▶ **What to produce**: Below is a listing. Set down exactly the lines from the one containing "Bitcoin Cash" through the one containing "Kenntnis gegeben", both ends included, and leave out the rest.

▶ **Data supplied**:
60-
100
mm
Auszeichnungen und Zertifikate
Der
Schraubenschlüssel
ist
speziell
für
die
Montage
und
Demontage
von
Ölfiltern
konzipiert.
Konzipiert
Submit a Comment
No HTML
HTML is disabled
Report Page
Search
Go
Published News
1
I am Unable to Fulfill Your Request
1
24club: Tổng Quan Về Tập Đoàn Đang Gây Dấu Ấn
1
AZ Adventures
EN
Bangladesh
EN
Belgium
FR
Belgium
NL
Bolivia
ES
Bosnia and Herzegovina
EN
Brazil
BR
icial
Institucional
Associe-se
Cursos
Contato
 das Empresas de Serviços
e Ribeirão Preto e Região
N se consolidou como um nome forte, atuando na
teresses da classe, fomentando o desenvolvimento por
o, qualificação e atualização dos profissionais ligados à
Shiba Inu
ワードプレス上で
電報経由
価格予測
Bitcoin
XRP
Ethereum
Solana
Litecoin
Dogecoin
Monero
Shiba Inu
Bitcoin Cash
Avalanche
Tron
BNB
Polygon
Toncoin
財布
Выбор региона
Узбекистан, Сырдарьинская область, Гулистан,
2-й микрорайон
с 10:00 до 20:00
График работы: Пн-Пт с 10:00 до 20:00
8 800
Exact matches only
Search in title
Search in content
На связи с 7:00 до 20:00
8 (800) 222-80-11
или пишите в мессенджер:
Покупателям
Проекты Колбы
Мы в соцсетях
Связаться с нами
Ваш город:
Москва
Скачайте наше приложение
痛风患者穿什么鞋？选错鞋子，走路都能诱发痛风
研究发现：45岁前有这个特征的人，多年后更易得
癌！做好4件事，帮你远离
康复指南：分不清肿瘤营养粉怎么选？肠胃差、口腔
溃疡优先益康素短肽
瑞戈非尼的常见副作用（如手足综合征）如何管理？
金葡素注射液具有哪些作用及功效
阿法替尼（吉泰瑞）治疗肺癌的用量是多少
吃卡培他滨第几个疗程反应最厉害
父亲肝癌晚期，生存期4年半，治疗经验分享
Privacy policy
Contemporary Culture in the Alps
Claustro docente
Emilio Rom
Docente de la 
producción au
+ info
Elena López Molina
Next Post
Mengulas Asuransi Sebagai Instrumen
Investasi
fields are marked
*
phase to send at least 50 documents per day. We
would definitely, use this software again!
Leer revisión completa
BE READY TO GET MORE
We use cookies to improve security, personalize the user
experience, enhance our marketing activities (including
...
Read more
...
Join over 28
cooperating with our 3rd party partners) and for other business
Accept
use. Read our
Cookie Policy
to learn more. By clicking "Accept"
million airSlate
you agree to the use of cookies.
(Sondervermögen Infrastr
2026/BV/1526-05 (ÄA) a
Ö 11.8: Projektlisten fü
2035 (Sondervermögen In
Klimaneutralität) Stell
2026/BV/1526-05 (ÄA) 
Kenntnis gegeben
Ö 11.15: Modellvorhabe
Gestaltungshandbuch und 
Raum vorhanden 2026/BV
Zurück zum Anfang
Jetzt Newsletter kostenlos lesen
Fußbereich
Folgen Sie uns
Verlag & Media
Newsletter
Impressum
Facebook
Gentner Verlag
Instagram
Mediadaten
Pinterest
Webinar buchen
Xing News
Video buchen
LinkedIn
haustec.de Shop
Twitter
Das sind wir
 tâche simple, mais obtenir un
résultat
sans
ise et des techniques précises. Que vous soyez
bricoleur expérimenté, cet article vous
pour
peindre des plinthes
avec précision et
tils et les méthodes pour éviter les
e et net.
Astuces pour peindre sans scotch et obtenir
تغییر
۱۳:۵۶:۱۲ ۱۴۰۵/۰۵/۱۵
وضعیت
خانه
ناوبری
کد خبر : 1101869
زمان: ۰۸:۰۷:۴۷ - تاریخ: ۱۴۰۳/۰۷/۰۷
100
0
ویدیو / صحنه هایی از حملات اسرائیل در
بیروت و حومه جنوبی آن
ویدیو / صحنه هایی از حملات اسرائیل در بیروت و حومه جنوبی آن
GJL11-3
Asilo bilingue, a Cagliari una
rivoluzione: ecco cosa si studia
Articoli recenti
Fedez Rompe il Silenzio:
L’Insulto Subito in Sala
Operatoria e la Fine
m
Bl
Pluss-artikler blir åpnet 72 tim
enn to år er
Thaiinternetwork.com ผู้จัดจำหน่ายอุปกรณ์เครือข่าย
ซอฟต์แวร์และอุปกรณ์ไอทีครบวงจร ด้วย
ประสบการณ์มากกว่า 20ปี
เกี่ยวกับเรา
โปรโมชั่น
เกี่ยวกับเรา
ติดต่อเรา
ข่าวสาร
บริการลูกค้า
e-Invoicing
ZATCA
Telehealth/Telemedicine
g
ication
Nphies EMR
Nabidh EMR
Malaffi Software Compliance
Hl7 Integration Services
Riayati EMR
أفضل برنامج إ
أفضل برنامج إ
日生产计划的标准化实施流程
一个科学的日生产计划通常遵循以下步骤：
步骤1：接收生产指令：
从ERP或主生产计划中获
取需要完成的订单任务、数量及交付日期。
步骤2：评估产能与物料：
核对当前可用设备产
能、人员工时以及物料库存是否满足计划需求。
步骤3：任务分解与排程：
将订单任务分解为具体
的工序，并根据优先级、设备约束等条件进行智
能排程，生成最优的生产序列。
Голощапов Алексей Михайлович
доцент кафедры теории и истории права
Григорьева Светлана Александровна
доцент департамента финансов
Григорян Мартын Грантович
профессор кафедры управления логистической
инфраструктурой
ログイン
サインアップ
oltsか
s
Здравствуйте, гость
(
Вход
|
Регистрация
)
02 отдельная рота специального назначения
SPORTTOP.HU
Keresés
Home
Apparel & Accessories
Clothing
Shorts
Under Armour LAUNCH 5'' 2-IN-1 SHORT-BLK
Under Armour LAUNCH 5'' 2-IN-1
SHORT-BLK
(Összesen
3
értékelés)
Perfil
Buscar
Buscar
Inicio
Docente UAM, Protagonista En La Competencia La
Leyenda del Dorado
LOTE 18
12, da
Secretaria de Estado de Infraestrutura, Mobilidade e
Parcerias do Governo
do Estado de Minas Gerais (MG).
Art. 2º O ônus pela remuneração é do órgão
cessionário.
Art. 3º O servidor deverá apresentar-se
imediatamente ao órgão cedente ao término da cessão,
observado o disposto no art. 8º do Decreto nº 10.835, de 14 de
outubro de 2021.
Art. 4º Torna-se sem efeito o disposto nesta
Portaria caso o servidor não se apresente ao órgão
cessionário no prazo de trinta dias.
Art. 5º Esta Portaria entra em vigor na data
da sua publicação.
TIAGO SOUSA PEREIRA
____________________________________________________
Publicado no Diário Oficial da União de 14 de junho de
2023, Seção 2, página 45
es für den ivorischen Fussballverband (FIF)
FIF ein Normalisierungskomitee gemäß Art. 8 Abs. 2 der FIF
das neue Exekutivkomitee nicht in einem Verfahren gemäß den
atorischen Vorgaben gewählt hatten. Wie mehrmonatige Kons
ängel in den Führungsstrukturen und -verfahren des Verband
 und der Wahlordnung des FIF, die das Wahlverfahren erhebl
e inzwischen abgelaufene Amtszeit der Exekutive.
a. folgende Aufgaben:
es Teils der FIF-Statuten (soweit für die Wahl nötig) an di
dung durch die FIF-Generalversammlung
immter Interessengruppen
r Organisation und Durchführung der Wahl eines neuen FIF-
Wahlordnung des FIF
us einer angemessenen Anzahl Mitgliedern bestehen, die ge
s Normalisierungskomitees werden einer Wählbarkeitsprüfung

▶ **Output for this task**:
Bitcoin Cash
Avalanche
Tron
BNB
Polygon
Toncoin
財布
Выбор региона
Узбекистан, Сырдарьинская область, Гулистан,
2-й микрорайон
с 10:00 до 20:00
График работы: Пн-Пт с 10:00 до 20:00
8 800
Exact matches only
Search in title
Search in content
На связи с 7:00 до 20:00
8 (800) 222-80-11
или пишите в мессенджер:
Покупателям
Проекты Колбы
Мы в соцсетях
Связаться с нами
Ваш город:
Москва
Скачайте наше приложение
痛风患者穿什么鞋？选错鞋子，走路都能诱发痛风
研究发现：45岁前有这个特征的人，多年后更易得
癌！做好4件事，帮你远离
康复指南：分不清肿瘤营养粉怎么选？肠胃差、口腔
溃疡优先益康素短肽
瑞戈非尼的常见副作用（如手足综合征）如何管理？
金葡素注射液具有哪些作用及功效
阿法替尼（吉泰瑞）治疗肺癌的用量是多少
吃卡培他滨第几个疗程反应最厉害
父亲肝癌晚期，生存期4年半，治疗经验分享
Privacy policy
Contemporary Culture in the Alps
Claustro docente
Emilio Rom
Docente de la 
producción au
+ info
Elena López Molina
Next Post
Mengulas Asuransi Sebagai Instrumen
Investasi
fields are marked
*
phase to send at least 50 documents per day. We
would definitely, use this software again!
Leer revisión completa
BE READY TO GET MORE
We use cookies to improve security, personalize the user
experience, enhance our marketing activities (including
...
Read more
...
Join over 28
cooperating with our 3rd party partners) and for other business
Accept
use. Read our
Cookie Policy
to learn more. By clicking "Accept"
million airSlate
you agree to the use of cookies.
(Sondervermögen Infrastr
2026/BV/1526-05 (ÄA) a
Ö 11.8: Projektlisten fü
2035 (Sondervermögen In
Klimaneutralität) Stell
2026/BV/1526-05 (ÄA) 
Kenntnis gegeben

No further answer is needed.